:: Excerpt to read ::
————————

The 130th Annual Meeting of APHA

3119.0: Monday, November 11, 2002 - 10:50 AM

Abstract #48361

Medical Home Index: Validation of a Primary Care Quality Measurement Tool

W. Carl Cooley, MD1, Jeanne W. McAllister, RN, MS, MHA2, Kathleen A. Sherrieb, RN, MS, MPH2, and Robin Clark, PhD3. (1) Center for Medical Home Improvement, Hood Center for Children and Families, Department of Pediatrics, Dartmouth Medical School, 1 Medical Center Drive, Colburn Hill, Lebanon, NH 03756, (2) Center for Medical Home Improvement Hood Center for Children and Families, Department of Pediatrics, Dartmouth Medical School, 1 Medical Center Drive, Colburn Hill, Lebanon, NH 03756, 603-653-1480, Carl.Cooley@CrotchedMountain.org, (3) Dartmouth/New Hampshire Psychiatric Research Group, Dartmouth Medical School, 1 Medical Center Drive, Department of Psychiatry, Lebanon, NH 03756

Healthy People 2010’s Children with Special Health Care Needs agenda (HP, 2010, CSHCN) includes all CSHCN having a medical home. States need tools to determine if practices are medical homes and set standards for guiding improvements. The Center for Medical Home Improvement’s (CMHI) Medical Home Index (MHI) captures and quantifies tangible/observable behaviors of medical homes at specific points in/across time. It is designed to translate the American Academy of Pediatrics (AAP) descriptions (accessible, family-centered, coordinated, etc.) into measurable indicators. Six domains/twenty-five themes of the MHI address additional HP 2010, CSHCN elements, including service coordination, family partnerships, and transitions to adulthood. The Medical Home Family Index provides a companion consumer perspective/practice corroboration. CMHI’s objective to develop and validate a quality measurement and classification tool utilized a three-phased approach 1) expert content validation 2) refinement of methodology and tools using regional responses and 3) establishment of internal and inter-rater reliability with regional and national data. Content validation provided support for tool composition. Internal consistency (coefficient alpha=0.96) and inter-rater reliability (kappa range=0.51-0.83) were established for the MHI. MHI continuums capture four levels of practice on a scale of 1-8; scores ranged from 58-157 (possible range 25-200) with a mean of 102 (SD 28). This demonstrates that the MHI has the ability to capture a wide spread of variation in practices while measuring capacity. Evidence supports the MHI as a valid, reliable and objective classification tool for assessing "medical homeness" of pediatric primary care practices and its faithfulness to the AAP concepts.

————————

:: Required work ::
In the abstract on the Medical Home Index, what mean score and standard deviation are reported?

:: Dataset entries ::

————————

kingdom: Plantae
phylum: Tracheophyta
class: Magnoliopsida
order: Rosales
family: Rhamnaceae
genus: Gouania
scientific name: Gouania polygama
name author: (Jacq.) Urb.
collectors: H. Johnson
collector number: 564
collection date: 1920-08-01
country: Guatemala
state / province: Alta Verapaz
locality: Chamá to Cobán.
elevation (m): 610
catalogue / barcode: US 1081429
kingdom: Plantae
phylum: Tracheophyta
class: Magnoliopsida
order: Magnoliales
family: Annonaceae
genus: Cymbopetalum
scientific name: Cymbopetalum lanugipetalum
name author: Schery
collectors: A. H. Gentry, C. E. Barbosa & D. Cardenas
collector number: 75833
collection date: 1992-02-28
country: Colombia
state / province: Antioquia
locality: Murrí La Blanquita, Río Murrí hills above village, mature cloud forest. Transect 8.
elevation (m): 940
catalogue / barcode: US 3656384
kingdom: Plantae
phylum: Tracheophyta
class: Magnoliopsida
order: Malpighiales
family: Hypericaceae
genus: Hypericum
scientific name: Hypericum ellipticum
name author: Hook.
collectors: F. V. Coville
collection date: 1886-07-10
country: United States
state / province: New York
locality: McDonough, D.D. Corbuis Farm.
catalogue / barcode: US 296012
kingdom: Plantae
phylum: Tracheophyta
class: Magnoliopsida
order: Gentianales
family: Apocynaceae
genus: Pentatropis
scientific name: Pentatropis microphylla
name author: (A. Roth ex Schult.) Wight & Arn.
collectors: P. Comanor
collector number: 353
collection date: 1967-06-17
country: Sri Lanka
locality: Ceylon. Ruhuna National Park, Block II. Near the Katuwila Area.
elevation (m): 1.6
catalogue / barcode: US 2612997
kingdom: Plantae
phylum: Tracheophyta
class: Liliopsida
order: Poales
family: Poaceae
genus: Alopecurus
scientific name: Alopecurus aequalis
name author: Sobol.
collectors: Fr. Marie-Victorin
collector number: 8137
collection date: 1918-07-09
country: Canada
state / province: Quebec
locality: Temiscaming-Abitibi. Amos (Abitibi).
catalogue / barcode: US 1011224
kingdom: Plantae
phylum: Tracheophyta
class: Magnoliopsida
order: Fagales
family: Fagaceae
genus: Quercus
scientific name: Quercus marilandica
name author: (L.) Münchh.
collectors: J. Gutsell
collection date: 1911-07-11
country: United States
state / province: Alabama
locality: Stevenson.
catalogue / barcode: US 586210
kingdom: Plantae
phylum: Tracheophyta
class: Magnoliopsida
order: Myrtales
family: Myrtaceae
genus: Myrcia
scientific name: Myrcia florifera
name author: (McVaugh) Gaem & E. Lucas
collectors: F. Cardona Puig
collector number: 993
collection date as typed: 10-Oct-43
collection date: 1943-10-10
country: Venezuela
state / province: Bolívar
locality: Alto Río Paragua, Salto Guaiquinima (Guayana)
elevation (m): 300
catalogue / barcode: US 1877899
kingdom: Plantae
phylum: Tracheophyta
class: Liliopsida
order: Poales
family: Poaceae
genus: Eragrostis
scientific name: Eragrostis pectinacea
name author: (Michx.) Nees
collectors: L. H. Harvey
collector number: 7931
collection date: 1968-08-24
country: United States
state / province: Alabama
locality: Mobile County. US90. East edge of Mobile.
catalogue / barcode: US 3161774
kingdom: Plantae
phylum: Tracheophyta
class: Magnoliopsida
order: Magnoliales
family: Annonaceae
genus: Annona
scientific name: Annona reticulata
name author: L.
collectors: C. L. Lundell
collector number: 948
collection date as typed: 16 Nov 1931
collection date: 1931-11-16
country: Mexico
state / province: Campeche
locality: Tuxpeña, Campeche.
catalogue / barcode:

————————

:: Reply to the exercise ::
The mean score was 102, with a standard deviation of 28.